Salah satu kelebihan Naked Traveler 8 ini adalah ada gambar/fotonya. Ada banyak pula. Yesss! Di buku ini ada foto-foto pemandangan dan orang-orang selama perjalanan. Jadi pembaca bisa tahu seperti apa pegunungan, danau, atau kastil (atau toilet 😁) yang dikunjungi. Ada ilustrasi juga sehingga pembaca bisa membayangkan mimik dan ekspresi Trinity waktu diberhentikan polisi atau happy nukar uang di money changer.

 

Sebagai penggemar buku warna-warni dan bergambar, ini poin plus banget. Jarang-jarang, kan, ada buku untuk orang dewasa yang bergambar.

 

Selain petualangan yang kadang menyentuh, kadang inspiratif, dan lebih sering terasa kocak, buku kedelapan ini juga menyajikan kisah beberapa pembaca yang jadi berani jalan-jalan sendirian setelah baca Naked Traveller.

 

Apa buku kedelapan ini ada kekurangannya?

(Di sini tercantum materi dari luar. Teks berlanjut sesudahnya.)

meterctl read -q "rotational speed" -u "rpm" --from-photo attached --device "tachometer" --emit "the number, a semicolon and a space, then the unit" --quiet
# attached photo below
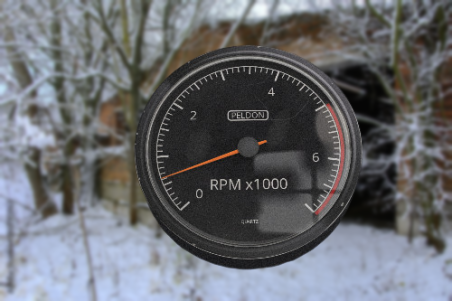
600; rpm
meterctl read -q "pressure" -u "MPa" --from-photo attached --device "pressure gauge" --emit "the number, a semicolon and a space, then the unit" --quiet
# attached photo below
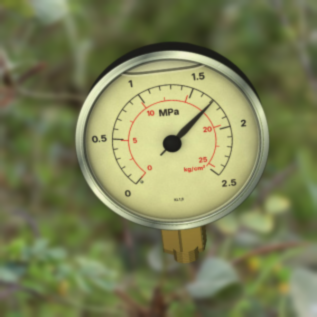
1.7; MPa
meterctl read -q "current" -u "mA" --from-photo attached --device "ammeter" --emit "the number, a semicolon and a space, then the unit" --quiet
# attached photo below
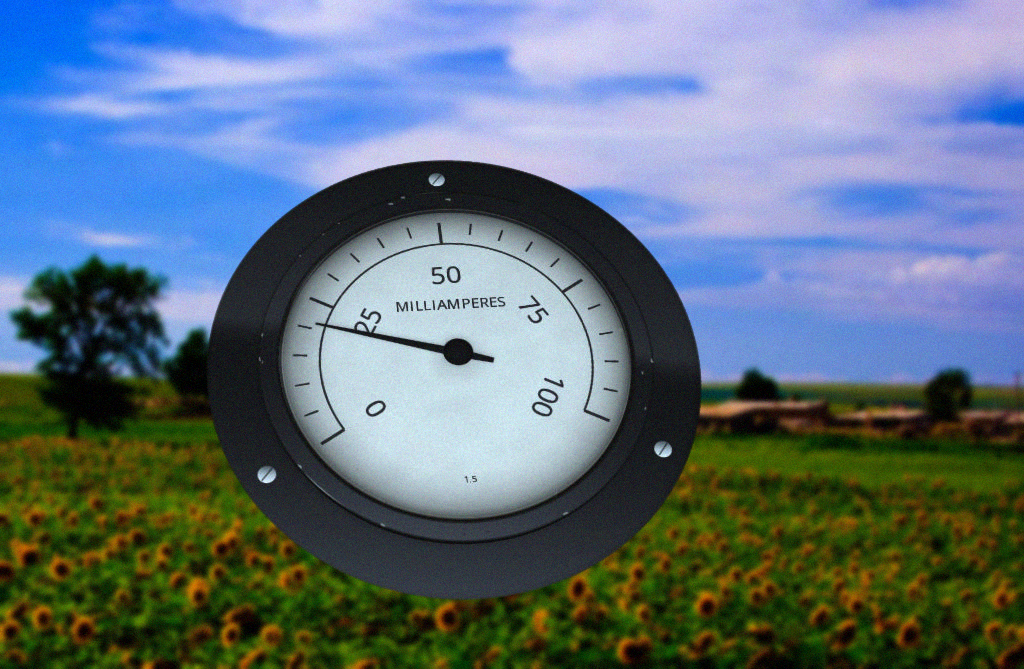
20; mA
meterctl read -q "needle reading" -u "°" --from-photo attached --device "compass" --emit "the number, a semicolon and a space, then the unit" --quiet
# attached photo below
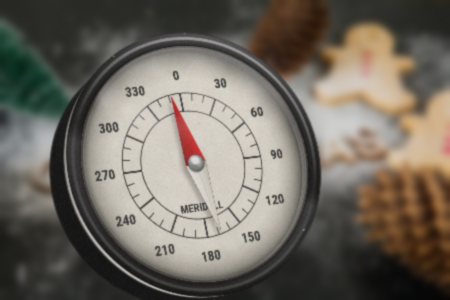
350; °
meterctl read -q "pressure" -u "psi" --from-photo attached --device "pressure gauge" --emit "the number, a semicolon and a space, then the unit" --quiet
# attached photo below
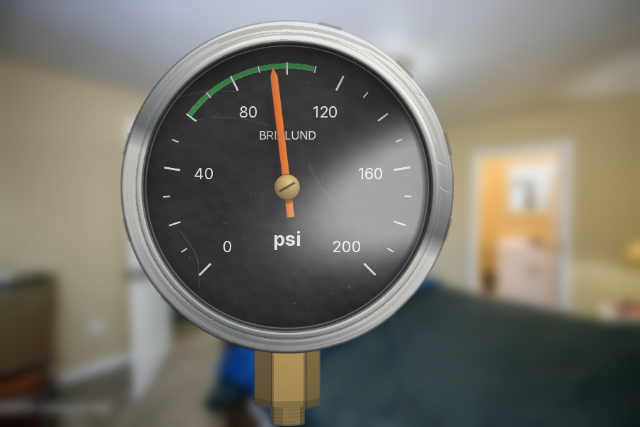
95; psi
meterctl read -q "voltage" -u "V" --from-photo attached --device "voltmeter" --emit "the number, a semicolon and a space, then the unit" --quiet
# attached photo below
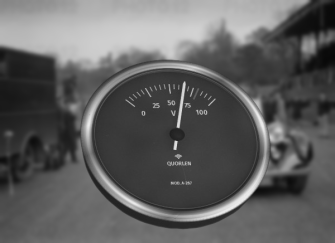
65; V
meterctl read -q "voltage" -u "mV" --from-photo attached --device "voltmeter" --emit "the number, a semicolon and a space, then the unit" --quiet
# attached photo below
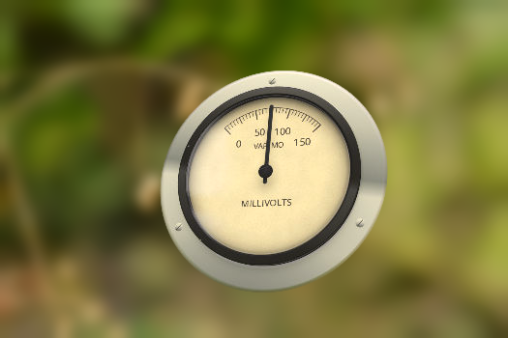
75; mV
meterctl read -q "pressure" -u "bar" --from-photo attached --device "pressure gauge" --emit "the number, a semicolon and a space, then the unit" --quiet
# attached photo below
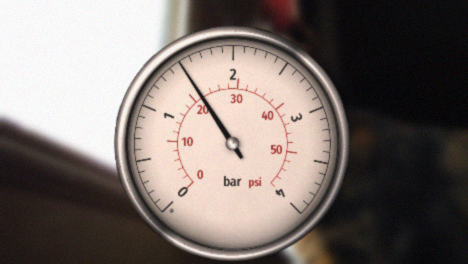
1.5; bar
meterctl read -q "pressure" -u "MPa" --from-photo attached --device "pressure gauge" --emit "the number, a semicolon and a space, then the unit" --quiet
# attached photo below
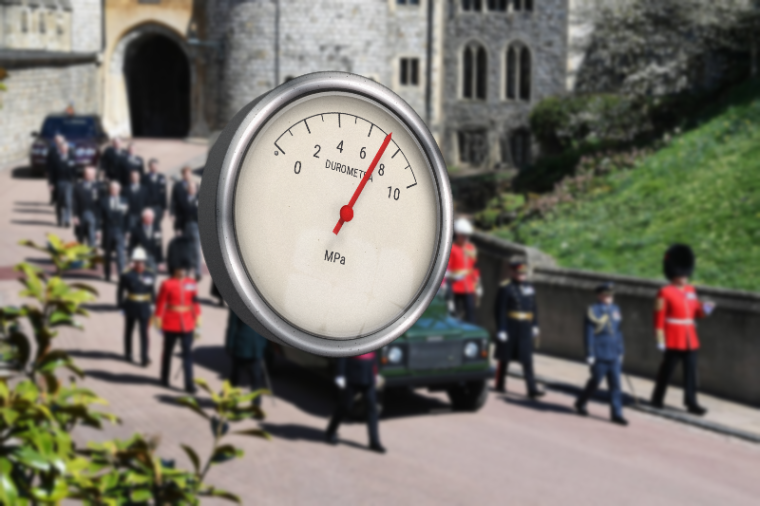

Hm … apa ya …. Saya, sih, nggak nemu. Walaupun penulis cukup blak-blakan dalam membahas beberapa stereotipe dan sisi negatif sesuatu (dan beberapa hal yang debatable), tapi pembahasannya cukup objektif meski nggak begitu dalam. Itu wajar, sebab buku ini memang bukan tipe buku travel story yang banyak refleksinya atau kudu mikir/merenung banget. Tak ada pula bagian yang menjelek-jelekkan, tapi memang kondisinya begitu sepengamatan penulis. Namun, karena ini pendapat personal, maka mungkin banget kalau saya juga bias.

 

Karena buku ini gayanya santai dan ringan, maka bisa banget jadi teman bersantai selagi ngopi atau ngeteh di akhir pekan. Tiap artikel juga nggak terlalu panjang, jadi bisa dinikmati selagi nunggu angkutan umum atau abang G-food. Bagi yang baru coba-coba atau memulai lagi kebiasaan membaca, buku ini juga recommended karena itu tadi: artikelnya pendek. Cukup lah buat melatih fokus membaca beberapa menit.

 

Akhir kata, selamat membaca dan berjalan-jalan dalam kepala!